Iridomyrmex purpureus est une espèce de fourmi faiblement polygyne, polydôme et fortement pluricoloniale, endémique des déserts arides australiens. Elle forme parfois des supercolonies souterraines dont la plus grande répertoriée à ce jour occupe plus de 10 hectares avec 85 fourmilières et 1 500 trous d’entrée[16]. Elle est constituée de plusieurs fourmilières principales reliées par des pistes de liaison aux fourmilières secondaires. Une fourmilière est composée de plusieurs trous d'entrée amenant à un réseau de galeries indépendant[17]. Les ouvrières coopèrent pour la recherche de nourriture et la récolte de miellat sur les eucalyptus en livrant la majeure partie de leur collecte à la fourmilière la plus proche. Cependant, elles restent fidèles à leur fourmilière d'origine et entretiennent uniquement des larves de leur propre reine. Elles sont particulièrement agressives envers les fourmis de leur propre espèce provenant de colonies éloignées, au point qu'elles peuvent se nourrir des sexués lors de leur vol nuptial[1].

Les modes de fondation des colonies de I. purpureus sont remarquablement diversifiés. Les nouvelles colonies peuvent provenir de fondatrices uniques, d'associations de fondatrices ou de bourgeonnement de colonies. Dans ce cas, des reines nouvellement accouplées creusent des chambres de fondation à côté de fourmilières matures, les ouvrières les protégeant et les aidant à creuser. La coexistence de plusieurs reines dans une même fourmilière est antagoniste. Les reines dominantes inhibent la ponte des subordonnées alors que les ouvrières ignorent ces interactions et traitent les reines de manière égale. À mesure que la colonie se développe, les reines deviennent intolérantes face à la présence des autres et se séparent dans des réseaux de galeries adjacents. Une fois séparées, les reines semblent avoir le même statut, pondant à peu près autant d'œufs. Ce comportement dit d'« oligogynie » est défini par la tolérance des ouvrières envers une multitude de reines et l’antagonisme de ces dernières[18].

Une stratégie précurseure

Lasius austriacus, une espèce du genre Lasius d'Europe centrale, est une monogyne-monodôme. Cependant, elle n'est pas agressive envers les autres colonies de son espèce et intègre occasionnellement des ouvrières étrangères en son sein, tout en conservant son fonctionnement indépendant. L'abandon de l'agression tout en maintenant la distinction entre les colonies pourrait être une première étape dans la formation des supercolonies[19].
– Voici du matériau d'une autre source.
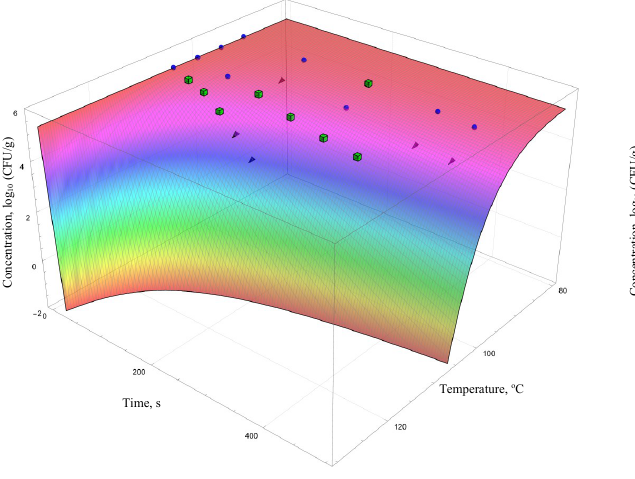
(b) Figure 5 Secondary linear models of microbial death of A. acidoterrestris during heat treatment. (a) Bigelow model, (b) Whiting-Buchanan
Changement de stratégie des fourmis argentines

Les populations natives de fourmi argentine sont polygynes-polydômes-multicoloniales, et les populations invasives unicoloniales. Ce changement de stratégie est au cœur de nombreuses études scientifiques. L'hypothèse première met en avant l'appauvrissement génétique des souches importées, entraînant une réduction de la diversité génétique du locus de reconnaissance phéromonale de la colonie et une perte d'agressivité entre les colonies ayant le même allèle de reconnaissance. Mais le goulot d'étranglement génétique attendu n'est pas si important et ne permet pas d'expliquer l'unicolonialité. De plus, l'agressivité de la supercolonie principale avec la supercolonie catalane est importante, que ce soit in situ ou en laboratoire, même après plusieurs mois. Une autre hypothèse met en avant le « nettoyage génétique ». À cause de l'augmentation des ressources alimentaires et de l'assouplissement des contraintes écologiques, les populations invasives ont une densité de colonies bien plus importante que les populations indigènes. Les colonies présentant les indices de reconnaissance les plus courants bénéficient alors d'un avantage sélectif, car elles combattent moins souvent et sont donc plus productives. Une sélection des allèles de reconnaissance se met en place. Peuvent alors émerger de grandes supercolonies composées de colonies non agressives[4],[10].